The doors of an old car fly open, and four young women with bare breasts step out with protest signs, preparing to chant slogans.
It's the latest protest by Ukraine's Femen movement, who have become famous for using unusual and bare-fleshed tactics to protest against discrimination, sex tourism, prostitution, and the lack of women in government.
AdvertisementWith flower wreaths decorating their hair in the Ukrainian folk tradition, they gathered near the railway station in Kiev and shouted "Impeach (President Viktor) Yanukovych!" before the cameras.
"It's through them that the West knows Ukraine," said leading Ukrainian novelist Oksana Zabuzhko, whose latest work was reviewed in a German magazine next to a photograph from a Femen protest.
This time, the protestors' ire was directed at Yanukovych, for his "sexist" invitation to foreign investors at the World Economic Forum in Davos to come to Ukraine in the spring when "women begin to undress themselves."
Femen exhibit not only their breasts but also their behinds, pretending to defecate to show that the President "has crapped".
The movement boasts some 300 young activists in Kiev alone, and has no trouble finding issues to protest via public striptease, be it the absence of female representation in the government, lack of press freedom, or even municipal water supply cuts.
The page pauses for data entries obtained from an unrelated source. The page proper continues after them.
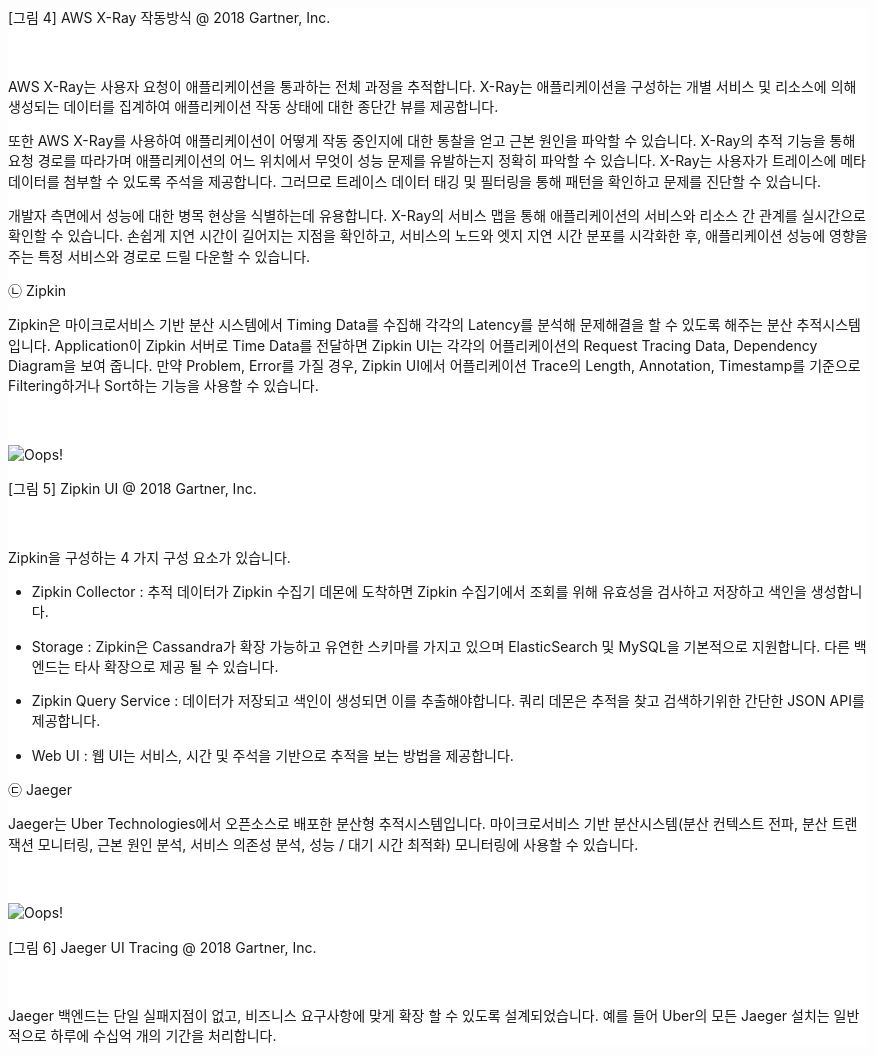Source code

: [그림 4] AWS X-Ray 작동방식 @ 2018 Gartner, Inc.

<br/>

AWS X-Ray는 사용자 요청이 애플리케이션을 통과하는 전체 과정을 추적합니다.
X-Ray는 애플리케이션을 구성하는 개별 서비스 및 리소스에 의해 생성되는 데이터를 집계하여 애플리케이션 작동 상태에 대한 종단간 뷰를 제공합니다.

또한 AWS X-Ray를 사용하여 애플리케이션이 어떻게 작동 중인지에 대한 통찰을 얻고 근본 원인을 파악할 수 있습니다.
X-Ray의 추적 기능을 통해 요청 경로를 따라가며 애플리케이션의 어느 위치에서 무엇이 성능 문제를 유발하는지 정확히 파악할 수 있습니다.
X-Ray는 사용자가 트레이스에 메타데이터를 첨부할 수 있도록 주석을 제공합니다.
그러므로 트레이스 데이터 태깅 및 필터링을 통해 패턴을 확인하고 문제를 진단할 수 있습니다.

개발자 측면에서 성능에 대한 병목 현상을 식별하는데 유용합니다.
X-Ray의 서비스 맵을 통해 애플리케이션의 서비스와 리소스 간 관계를 실시간으로 확인할 수 있습니다.
손쉽게 지연 시간이 길어지는 지점을 확인하고, 서비스의 노드와 엣지 지연 시간 분포를 시각화한 후, 애플리케이션 성능에 영향을 주는 특정 서비스와 경로로 드릴 다운할 수 있습니다.

㉡ Zipkin

Zipkin은 마이크로서비스 기반 분산 시스템에서 Timing Data를 수집해 각각의 Latency를 분석해 문제해결을 할 수 있도록 해주는 분산 추적시스템입니다.
Application이 Zipkin 서버로 Time Data를 전달하면 Zipkin UI는 각각의 어플리케이션의 Request Tracing Data, Dependency Diagram을 보여 줍니다.
만약 Problem, Error를 가질 경우, Zipkin UI에서 어플리케이션 Trace의 Length, Annotation, Timestamp를 기준으로 Filtering하거나 Sort하는 기능을 사용할 수 있습니다.

<br/>

![Oops!](Oops!)

[그림 5] Zipkin UI @ 2018 Gartner, Inc.

<br/>

Zipkin을 구성하는 4 가지 구성 요소가 있습니다.

- Zipkin Collector : 추적 데이터가 Zipkin 수집기 데몬에 도착하면 Zipkin 수집기에서 조회를 위해 유효성을 검사하고 저장하고 색인을 생성합니다.

- Storage : Zipkin은 Cassandra가 확장 가능하고 유연한 스키마를 가지고 있으며 ElasticSearch 및 MySQL을 기본적으로 지원합니다. 다른 백엔드는 타사 확장으로 제공 될 수 있습니다.

- Zipkin Query Service : 데이터가 저장되고 색인이 생성되면 이를 추출해야합니다. 쿼리 데몬은 추적을 찾고 검색하기위한 간단한 JSON API를 제공합니다.

- Web UI : 웹 UI는 서비스, 시간 및 주석을 기반으로 추적을 보는 방법을 제공합니다.

㉢ Jaeger

Jaeger는 Uber Technologies에서 오픈소스로 배포한 분산형 추적시스템입니다.
마이크로서비스 기반 분산시스템(분산 컨텍스트 전파, 분산 트랜잭션 모니터링, 근본 원인 분석, 서비스 의존성 분석, 성능 / 대기 시간 최적화) 모니터링에 사용할 수 있습니다.

<br/>

![Oops!](Oops!)

[그림 6] Jaeger UI Tracing @ 2018 Gartner, Inc.

<br/>

Jaeger 백엔드는 단일 실패지점이 없고, 비즈니스 요구사항에 맞게 확장 할 수 있도록 설계되었습니다.
예를 들어 Uber의 모든 Jaeger 설치는 일반적으로 하루에 수십억 개의 기간을 처리합니다.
Among their more daring coups was a protest against "the rape of Ukraine" at the polling station where Yanukovych cast his vote during the presidential election last February.
Despite the fame brought by their nudity, their first bare-chested appearance in 2009 was accidental. The women were protesting prostitution with signs on their bare backs when a photographer made a frontal shot.
After seeing it in the press, they decided to carry on topless.
"We understood that the only way to attract the maximum attention to a problem is to protest with bare breasts," said the group's leader Anna Gutsol. "It's still a peaceful protest, but the most effective."
"We have minimum money to develop our organisation, but we have our bodies, our brains, and our creativity. First one looks at our breasts, then our banners," she said.
At times the banners are equally shocking: last October the Femen group said they "won't sleep with Kremlin dwarfs", apparently referring to Russian Prime Minister Vladimir Putin, who was in Kiev on an official visit.
The protestors say their goal is to change the role of women in a patriarchical society. "In Ukraine, women don't have the same rights as men, many marry at 20 and have neither career nor financial independence," said Gutsol.
"We would like to create a culture of defending women's rights," said another activist, Sasha Shevchenko.
Not everyone agrees, however.
"They abuse the tactic of undressing and have largely compromised it," said Zabuzhko. "Resorting to striptease every time will eventually lead to losing sight of the political message but boil down to a show by naked girls."
Other observers have spied a commercial motivation in the movement.
"The point of their activities is to sell their breasts for a large sum of money to any sort of political organisation," said Andriy Taranov, co-founder of Kwendi communication group in Kiev.
"It's a well-constructed project, and there is more brain matter behind their breasts than it may seem when looking at them," he said.
Femen vehemently deny being a sell-out. "Selling one's idea is like selling one's child," said Gutsol, who is considering together with her comrades to turn the movement into a political party.
The group claims to function on about 700 euros per month (1,000 dollars) that come from sponsors and proceeds from sales of 'breast-o-graphs': prints made by dipping breasts into paint and then on canvas.
"Whatever your protest may be, you have very little chance to change things while remaining in front of parliament," said Shevchenko. "Right now, the main goal of Femen is to really take power and resolve problems."